[[ SUPPLIED ENTRIES open ]]

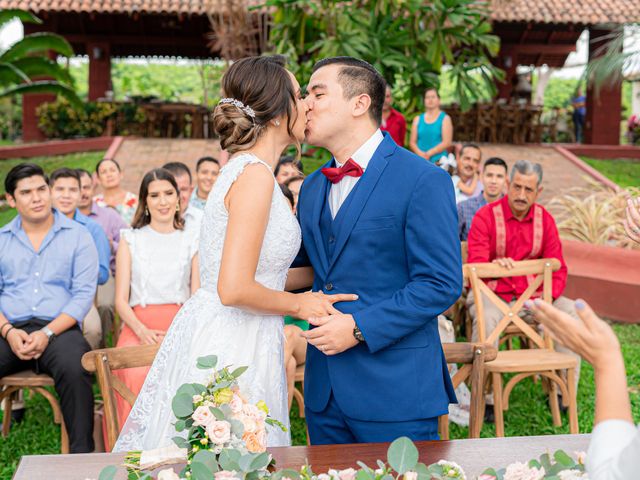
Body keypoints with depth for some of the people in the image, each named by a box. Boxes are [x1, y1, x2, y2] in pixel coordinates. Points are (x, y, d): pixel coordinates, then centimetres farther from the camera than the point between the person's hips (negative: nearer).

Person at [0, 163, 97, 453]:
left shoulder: (77, 236, 9)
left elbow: (83, 294, 0)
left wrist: (48, 333, -13)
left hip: (59, 328, -2)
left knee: (74, 371, -34)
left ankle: (82, 456, -24)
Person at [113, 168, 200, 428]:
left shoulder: (192, 241, 19)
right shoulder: (131, 239, 17)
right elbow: (121, 300, 9)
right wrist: (142, 331, -11)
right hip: (139, 325, 0)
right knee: (139, 374, -36)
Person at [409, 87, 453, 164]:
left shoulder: (445, 118, 5)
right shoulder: (417, 119, 15)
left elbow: (447, 143, -4)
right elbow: (412, 142, 10)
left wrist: (429, 153, -11)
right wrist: (420, 153, -9)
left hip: (438, 161, -3)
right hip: (420, 161, 3)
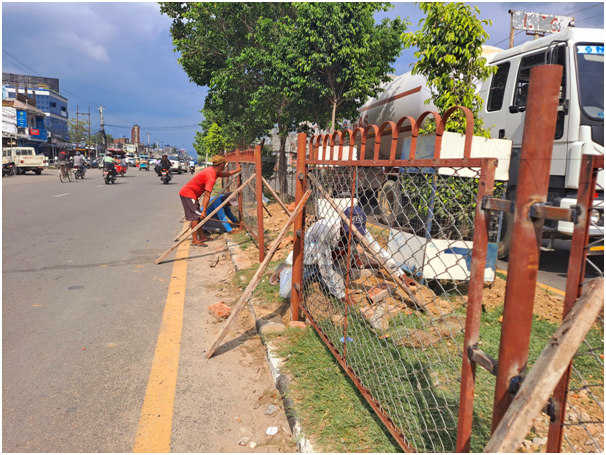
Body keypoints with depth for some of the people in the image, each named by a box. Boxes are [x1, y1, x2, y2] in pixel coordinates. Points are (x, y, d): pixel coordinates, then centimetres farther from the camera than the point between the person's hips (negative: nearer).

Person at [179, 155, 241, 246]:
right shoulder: (211, 177, -24)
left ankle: (202, 236, 17)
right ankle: (195, 240, -10)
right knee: (195, 216, -12)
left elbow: (224, 174, 29)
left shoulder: (212, 170, 7)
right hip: (188, 194, -10)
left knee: (198, 215, 12)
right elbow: (207, 195, -28)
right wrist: (204, 211, -30)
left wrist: (236, 171, 36)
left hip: (186, 192, 10)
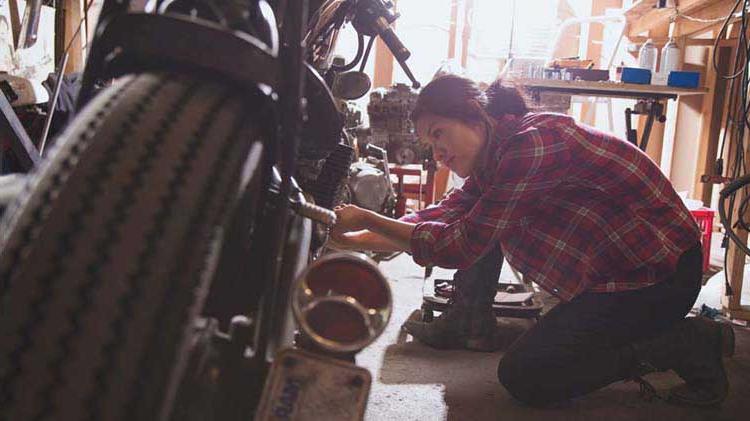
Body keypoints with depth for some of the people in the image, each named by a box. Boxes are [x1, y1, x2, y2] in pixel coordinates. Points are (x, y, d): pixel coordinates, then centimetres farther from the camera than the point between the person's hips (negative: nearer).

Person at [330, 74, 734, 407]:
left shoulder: (532, 145, -25)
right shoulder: (495, 154, 5)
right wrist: (355, 238, -8)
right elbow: (442, 219, 0)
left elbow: (459, 247, -23)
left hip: (659, 278, -9)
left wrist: (366, 218, -18)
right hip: (617, 266, 9)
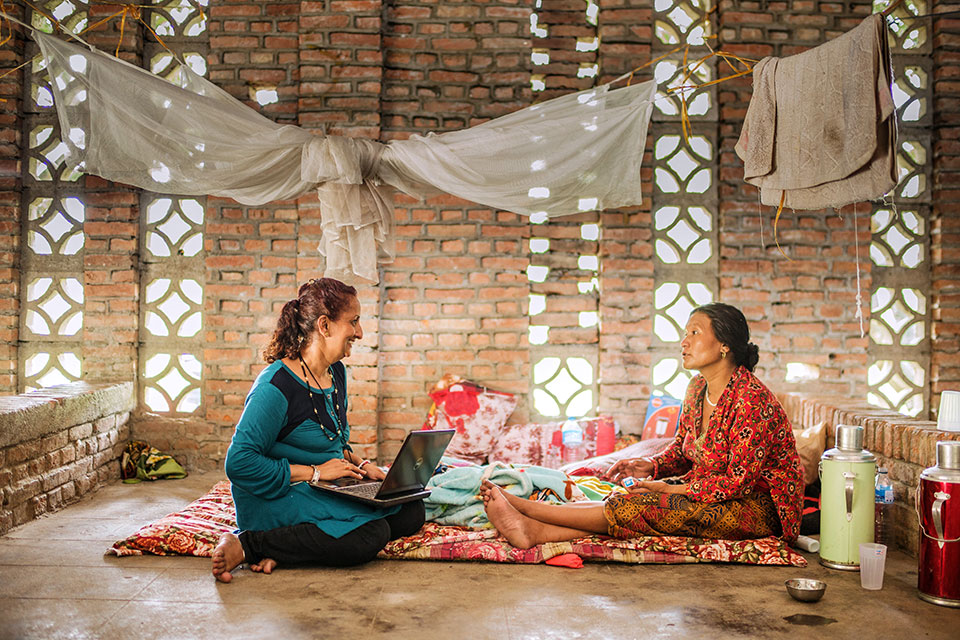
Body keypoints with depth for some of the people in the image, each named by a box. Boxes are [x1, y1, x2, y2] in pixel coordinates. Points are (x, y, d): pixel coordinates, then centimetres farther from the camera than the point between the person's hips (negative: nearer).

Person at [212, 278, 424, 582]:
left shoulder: (336, 373, 8)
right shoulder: (276, 386, -20)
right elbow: (239, 463, -22)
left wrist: (357, 463, 1)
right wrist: (315, 472, -20)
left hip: (329, 489, 9)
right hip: (276, 499, -9)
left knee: (411, 512, -4)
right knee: (371, 535, -27)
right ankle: (247, 545, -18)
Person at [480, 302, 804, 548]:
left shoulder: (751, 399, -22)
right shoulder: (698, 388, 4)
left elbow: (739, 481, -22)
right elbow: (681, 450, 14)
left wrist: (671, 489, -21)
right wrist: (651, 465, -7)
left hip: (760, 508, -7)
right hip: (712, 494, 8)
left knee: (655, 508, -26)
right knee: (628, 503, -17)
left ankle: (528, 509, -25)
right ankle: (534, 530, -30)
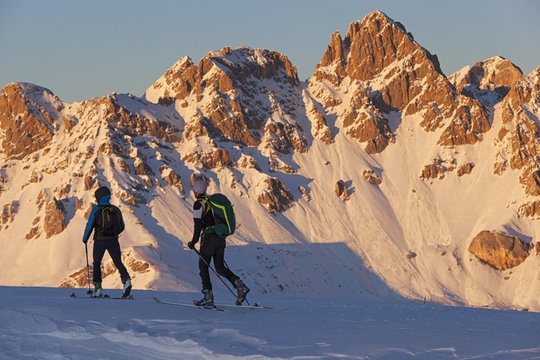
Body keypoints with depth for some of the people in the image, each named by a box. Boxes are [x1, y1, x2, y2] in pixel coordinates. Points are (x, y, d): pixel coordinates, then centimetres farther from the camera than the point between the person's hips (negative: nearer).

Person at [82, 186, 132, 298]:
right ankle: (126, 280, -24)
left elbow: (90, 225, -5)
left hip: (99, 241, -2)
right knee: (118, 263, 2)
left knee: (97, 264, 12)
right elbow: (121, 227, 13)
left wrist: (85, 238, 10)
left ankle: (98, 288, 7)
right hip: (113, 241, 3)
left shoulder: (96, 210, -6)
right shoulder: (116, 210, 6)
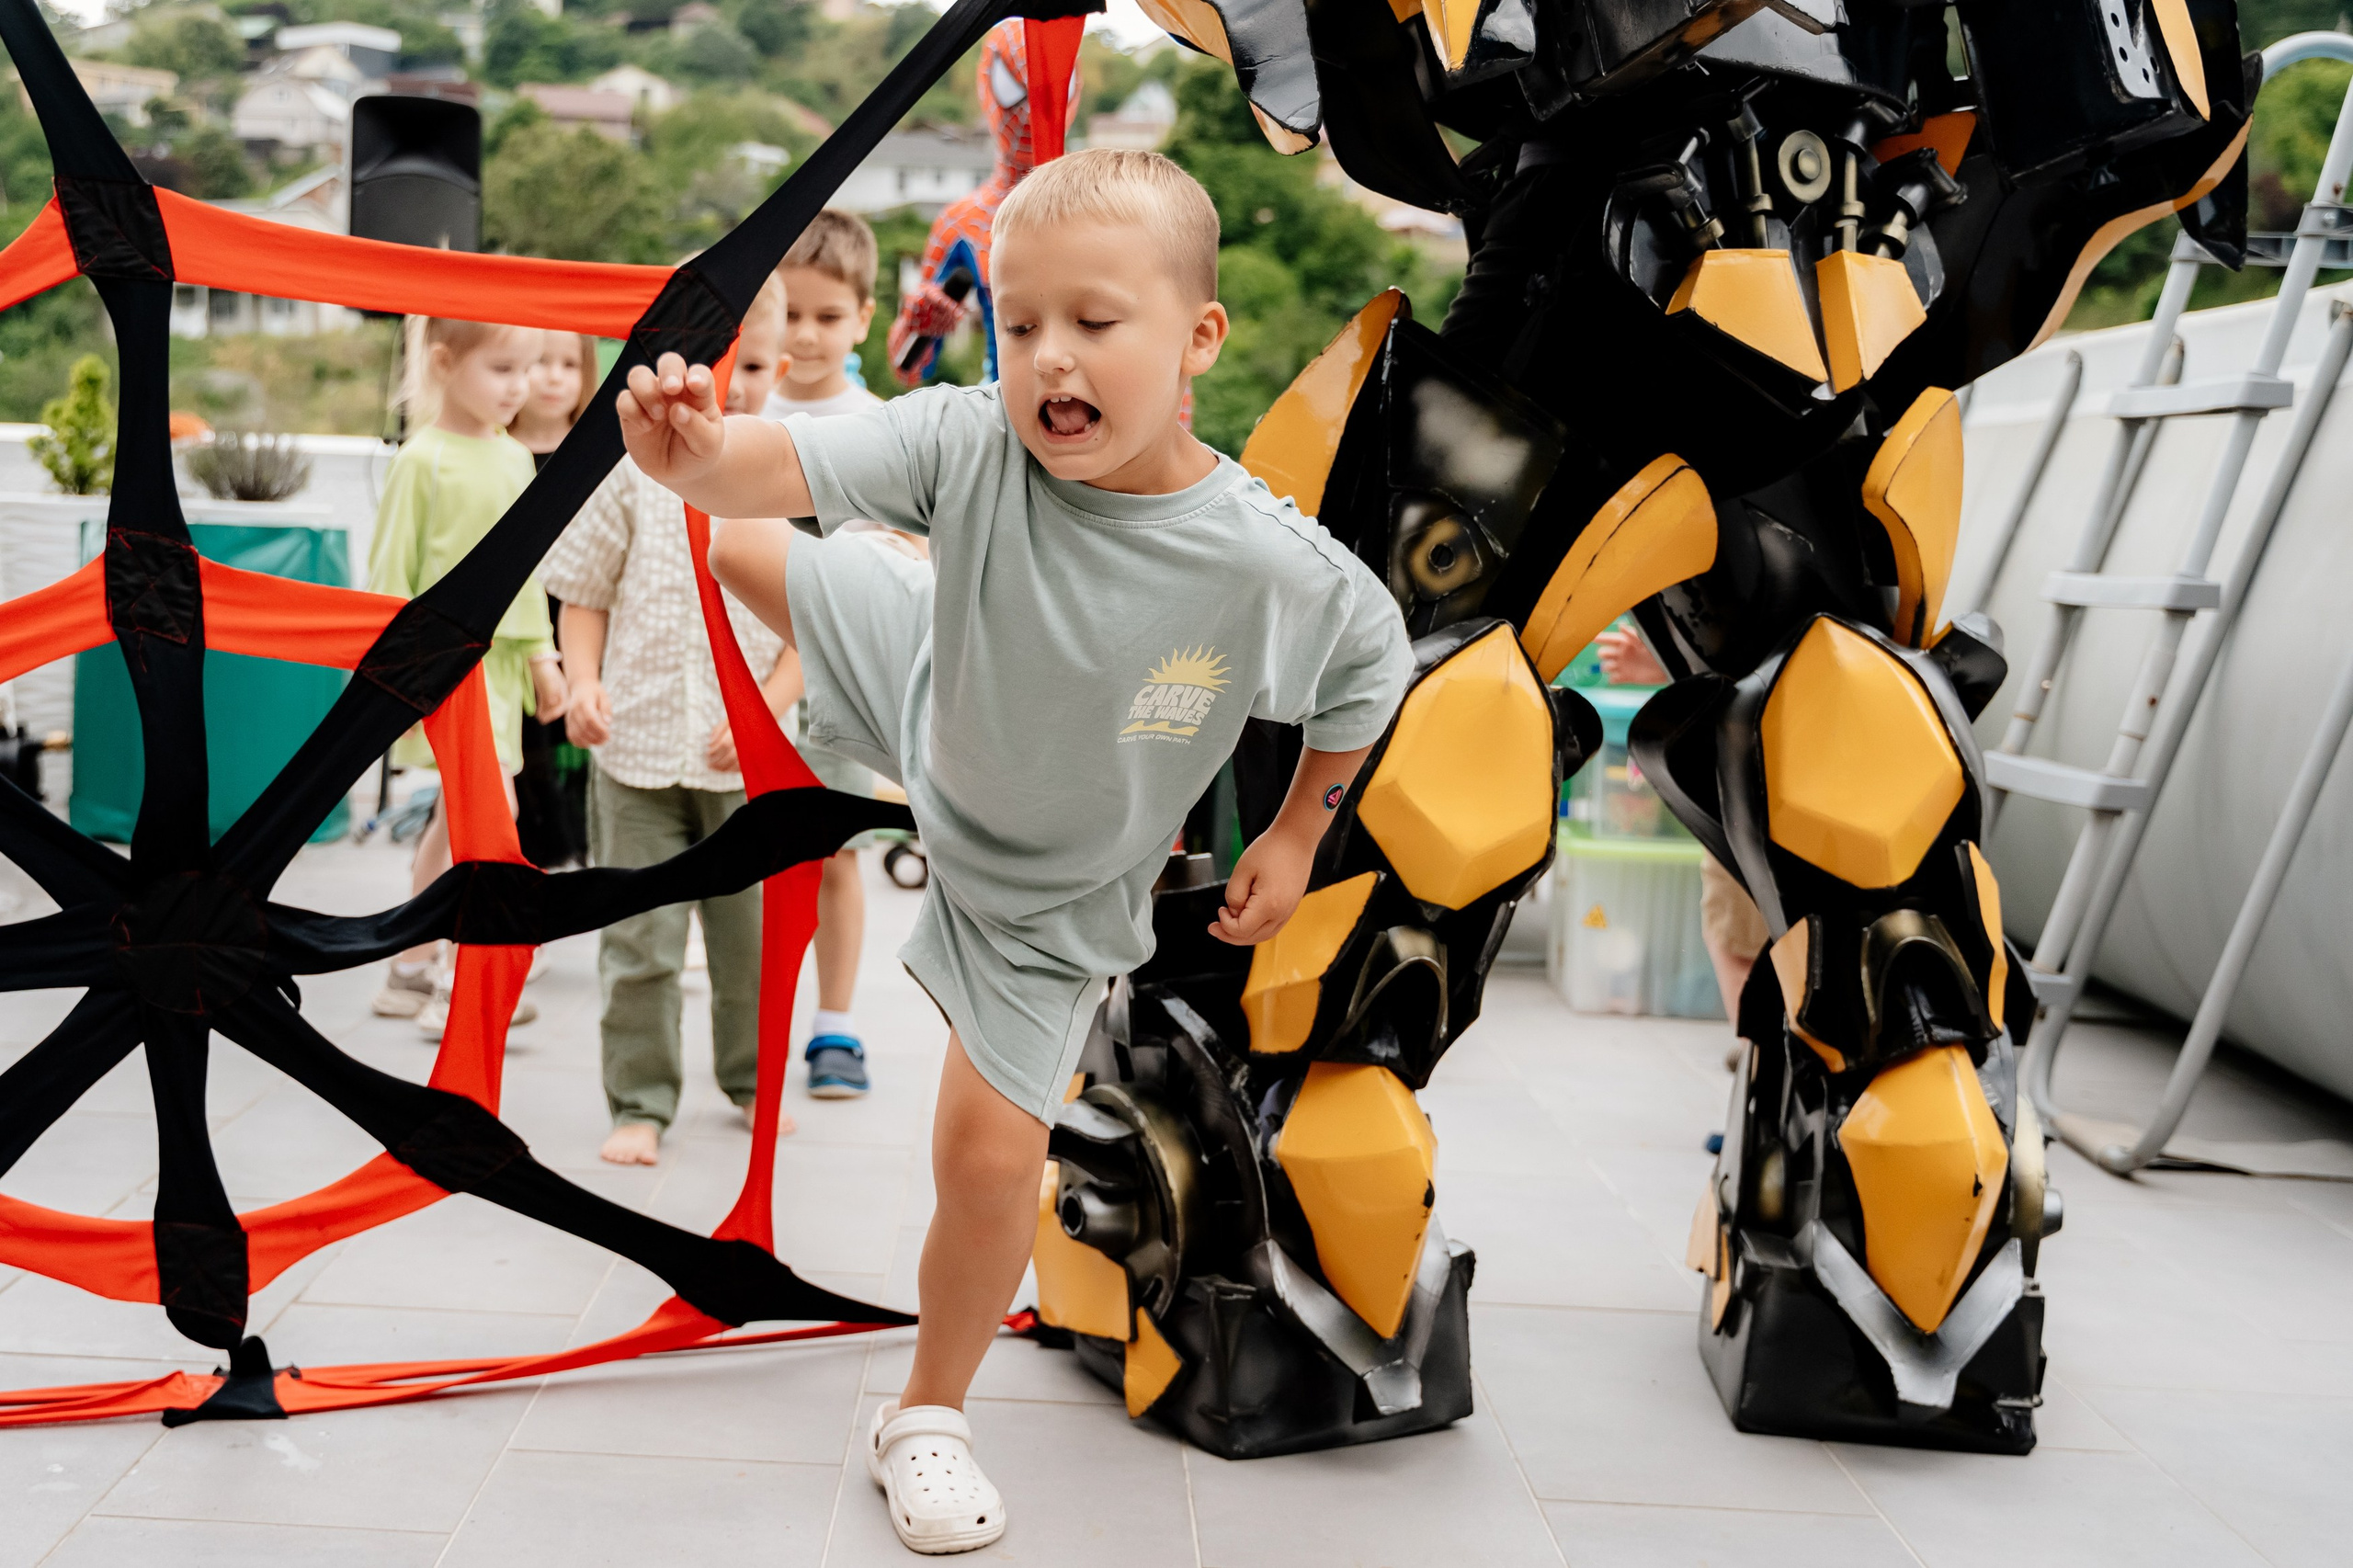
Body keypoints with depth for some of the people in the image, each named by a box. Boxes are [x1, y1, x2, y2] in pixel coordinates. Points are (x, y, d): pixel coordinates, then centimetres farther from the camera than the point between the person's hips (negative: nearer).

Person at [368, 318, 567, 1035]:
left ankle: (412, 968, 26)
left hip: (500, 657, 8)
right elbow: (391, 567, -9)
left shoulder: (515, 458, 11)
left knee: (455, 821, 13)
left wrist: (540, 652, 16)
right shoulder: (424, 459, -10)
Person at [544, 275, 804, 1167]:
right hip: (637, 746, 0)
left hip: (748, 757, 1)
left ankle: (752, 1080, 34)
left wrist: (765, 711, -10)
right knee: (637, 940, 3)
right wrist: (583, 684, -7)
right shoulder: (629, 469, -1)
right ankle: (640, 1103, 17)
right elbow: (585, 593, 7)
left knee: (753, 934, 13)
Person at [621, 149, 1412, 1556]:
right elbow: (789, 468, -42)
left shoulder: (1274, 567, -35)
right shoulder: (971, 447, -32)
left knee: (991, 1156, -3)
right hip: (931, 705, 3)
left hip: (1048, 888, -2)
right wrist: (703, 460, -65)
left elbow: (1374, 669, -15)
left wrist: (1297, 836, -6)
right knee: (745, 554, 19)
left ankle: (930, 1417, 23)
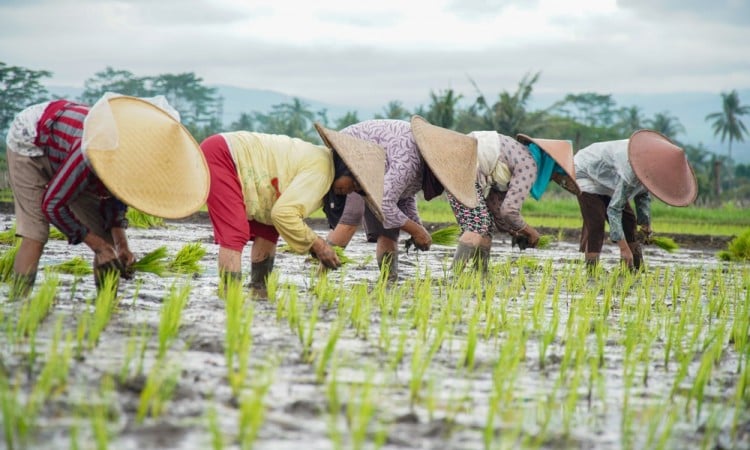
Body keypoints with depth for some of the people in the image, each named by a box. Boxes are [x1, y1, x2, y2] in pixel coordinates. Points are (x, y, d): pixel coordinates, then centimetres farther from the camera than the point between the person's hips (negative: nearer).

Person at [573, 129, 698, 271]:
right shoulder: (630, 174, -43)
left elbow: (643, 194, 4)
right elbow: (613, 209, -38)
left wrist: (645, 222, 2)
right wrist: (623, 248, -36)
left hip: (605, 182, 9)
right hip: (586, 173, -9)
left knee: (628, 219, 4)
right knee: (595, 223, -22)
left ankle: (636, 270, 7)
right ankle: (590, 269, -21)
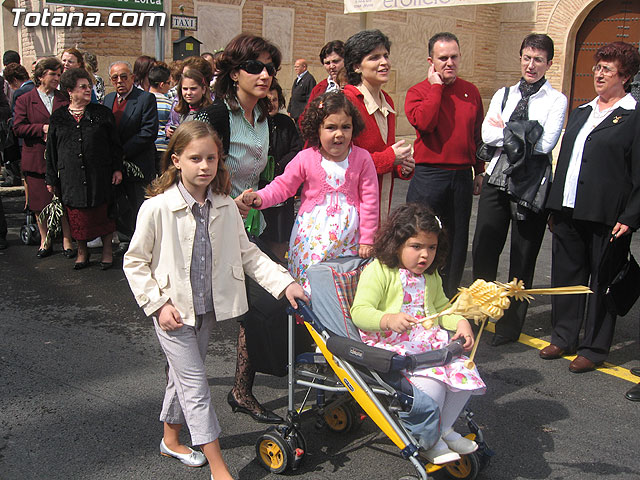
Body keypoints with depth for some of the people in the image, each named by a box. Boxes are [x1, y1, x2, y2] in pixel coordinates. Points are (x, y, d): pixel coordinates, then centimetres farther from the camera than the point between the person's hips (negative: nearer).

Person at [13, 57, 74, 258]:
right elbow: (18, 128, -3)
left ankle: (67, 241, 12)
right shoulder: (24, 100, 5)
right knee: (40, 203, 6)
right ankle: (45, 241, 20)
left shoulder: (64, 100, 10)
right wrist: (43, 128, -14)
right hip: (36, 160, 0)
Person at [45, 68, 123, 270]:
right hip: (70, 176, 1)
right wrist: (51, 179, 8)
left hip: (99, 175, -1)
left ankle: (107, 249, 20)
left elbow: (115, 144, 6)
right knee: (77, 216, 7)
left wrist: (117, 168, -2)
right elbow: (51, 151, 9)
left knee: (103, 213, 3)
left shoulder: (102, 113, 4)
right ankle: (82, 251, 24)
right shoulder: (58, 117, 7)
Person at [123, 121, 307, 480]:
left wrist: (284, 283, -7)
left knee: (185, 377, 20)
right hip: (173, 312, -5)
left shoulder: (226, 207, -4)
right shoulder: (157, 209, -16)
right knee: (196, 385, -2)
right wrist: (158, 304, -14)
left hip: (207, 309, 5)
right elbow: (135, 262, -7)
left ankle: (171, 439, 43)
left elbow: (247, 254, 3)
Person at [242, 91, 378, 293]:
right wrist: (260, 197, -19)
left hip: (349, 234, 1)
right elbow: (283, 186, 2)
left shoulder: (362, 158, -4)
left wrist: (367, 239, 1)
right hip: (312, 231, 0)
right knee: (308, 280, 0)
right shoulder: (306, 159, -5)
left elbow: (369, 200, 0)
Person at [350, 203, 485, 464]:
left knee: (465, 373, -10)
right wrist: (389, 319, -35)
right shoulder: (378, 271, -10)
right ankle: (427, 441, 2)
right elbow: (359, 312, -16)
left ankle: (445, 429, 15)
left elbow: (441, 307, 24)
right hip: (392, 344, -7)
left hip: (431, 340, 8)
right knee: (431, 384, -27)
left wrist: (461, 323, 3)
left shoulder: (431, 276, 15)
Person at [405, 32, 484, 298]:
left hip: (462, 177, 4)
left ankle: (449, 298, 26)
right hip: (428, 176, -4)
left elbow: (478, 134, 17)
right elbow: (424, 122, -22)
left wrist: (480, 171, 17)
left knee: (457, 242, 11)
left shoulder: (471, 92, 10)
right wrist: (436, 86, -13)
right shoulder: (418, 91, -2)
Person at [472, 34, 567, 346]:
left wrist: (506, 130, -6)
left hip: (532, 184, -3)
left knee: (522, 257, 5)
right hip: (497, 179, 3)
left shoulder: (556, 100, 1)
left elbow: (546, 144, -13)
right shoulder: (503, 94, 12)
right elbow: (487, 134, -2)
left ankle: (510, 324, 18)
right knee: (483, 249, 4)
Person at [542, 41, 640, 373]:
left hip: (606, 216, -6)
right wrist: (554, 206, 13)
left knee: (602, 283, 5)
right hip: (568, 210, 6)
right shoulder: (580, 112, 16)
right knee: (566, 275, 13)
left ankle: (593, 348, 17)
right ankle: (564, 337, 28)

[[ SUPPLIED ENTRIES closed ]]

### INSTRUCTIONS TO FOLLOW
Can you reproduce the material from the line with "left ankle: (752, 1080, 34)" to the line with "right shoulder: (157, 209, -16)", including both of those lines, while leaving the pictures out of your answer?

### TASK ANSWER
left ankle: (752, 1080, 34)
left wrist: (765, 711, -10)
right knee: (637, 940, 3)
right wrist: (583, 684, -7)
right shoulder: (629, 469, -1)
right ankle: (640, 1103, 17)
right elbow: (585, 593, 7)
left knee: (753, 934, 13)
Person at [621, 149, 1412, 1556]:
right elbow: (789, 468, -42)
left shoulder: (1274, 567, -35)
right shoulder: (971, 447, -32)
left knee: (991, 1156, -3)
right hip: (931, 705, 3)
left hip: (1048, 888, -2)
right wrist: (703, 460, -65)
left elbow: (1374, 669, -15)
left wrist: (1297, 836, -6)
right knee: (745, 554, 19)
left ankle: (930, 1417, 23)
Body keypoints with depth for some of the people in the image, each named by a box. Boxes are [x1, y1, x2, y2] in pixel coordinates. Points are (x, y, d): pixel coordinates, then centimetres farther from the camera than the point between the person's hips (negative: nearer).

Person at [573, 129, 698, 271]:
right shoulder: (630, 174, -43)
left elbow: (643, 194, 4)
right elbow: (613, 209, -38)
left wrist: (645, 222, 2)
right wrist: (623, 248, -36)
left hip: (605, 182, 9)
right hip: (586, 173, -9)
left knee: (628, 219, 4)
right knee: (595, 223, -22)
left ankle: (636, 270, 7)
right ankle: (590, 269, -21)
Body keypoints with depth for some of the people in the image, each named by a box. Boxes are [x1, y1, x2, y2] in pixel coordinates. Points are (x, y, d): pixel coordinates, then centimetres farther from the camera than the point between the person's hips (negative: nearer).

Person at [13, 57, 74, 258]:
right elbow: (18, 128, -3)
left ankle: (67, 241, 12)
right shoulder: (24, 100, 5)
right knee: (40, 203, 6)
right ankle: (45, 241, 20)
left shoulder: (64, 100, 10)
right wrist: (43, 128, -14)
right hip: (36, 160, 0)
Person at [45, 68, 123, 270]:
right hip: (70, 176, 1)
right wrist: (51, 179, 8)
left hip: (99, 175, -1)
left ankle: (107, 249, 20)
left elbow: (115, 144, 6)
right knee: (77, 216, 7)
left wrist: (117, 168, -2)
right elbow: (51, 151, 9)
left knee: (103, 213, 3)
left shoulder: (102, 113, 4)
right ankle: (82, 251, 24)
right shoulder: (58, 117, 7)
Person at [123, 121, 307, 480]:
left wrist: (284, 283, -7)
left knee: (185, 377, 20)
right hip: (173, 312, -5)
left shoulder: (226, 207, -4)
right shoulder: (157, 209, -16)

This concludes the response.